Fans who prefer Wilson’s medical thrillers, like Sims (2003), will nonetheless find delight here, as Wilson and Jack take on a Scientology organization clone. Although Repairman Jack—a man who’s never been photographed or fingerprinted, has no identifying social security card, credit card, or insurance, and pays no taxes—is led about by the Ally, an Anti-Otherness entity or force, Jack’s jobs usually take place repairing cracks in humankind that appear to be less than mystical.

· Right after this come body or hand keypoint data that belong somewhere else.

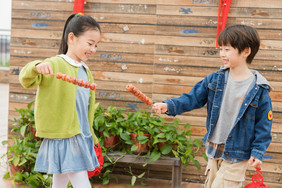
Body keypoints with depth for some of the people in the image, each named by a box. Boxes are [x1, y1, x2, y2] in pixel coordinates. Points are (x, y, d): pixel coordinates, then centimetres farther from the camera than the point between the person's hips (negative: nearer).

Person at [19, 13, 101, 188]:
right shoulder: (55, 65, -11)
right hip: (63, 139, -8)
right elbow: (26, 80, -26)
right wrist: (37, 67, -48)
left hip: (82, 139, 8)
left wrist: (91, 137, 26)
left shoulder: (87, 72, 13)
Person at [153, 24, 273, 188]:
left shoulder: (259, 89, -12)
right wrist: (169, 106, -14)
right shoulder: (215, 79, 1)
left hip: (236, 154, -5)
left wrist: (258, 152, -12)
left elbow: (264, 123, -7)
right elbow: (193, 98, 1)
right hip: (214, 149, 6)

Here, he has two human jobs that eventually crisscross each other on an occult level. And he has a pregnant girlfriend, Gia DiLauro, who has a snappy nine-year-old daughter, Vicky. Jack’s first job is to rescue Johnny Roselli, the absent son of aged millionaire Maria Roselli, from the multibillion-dollar Dormentalist Church (read: Scientology), which buys up property all over the planet and has sucked Johnny and his wealth into its innards. Cooper Blascoe, the church’s founder, is presently in suspended animation (read: dead?), and the church is being run by Luther Brady. Hints of the Ally at work, through women with dogs, arise while the Dormentalists (who worship The Presence and work toward Opus Omega) promise to awaken “the Other you” (read: the Otherness in you). Jack’s second job is to save a nun being blackmailed by slimy Richie Cordova, whose cover is his p.i. agency. Jack fails his lie-detector test as a prospective Dormentalist, but his fake i.d. as a Swiss with $200 million lands him acceptance by oily Luther Brady himself. Jack teams with investigative reporter Jamie Grant, who hopes to expose the cult but finds herself sinking into occult horror. Will the Otherness join with the Ally when Opus Omega is finished?

Too bad rumpled Michael Moore doesn’t act: he’d be a true-hearted Jack striking at Christopher Plummer purring as top Dormentalist Brady.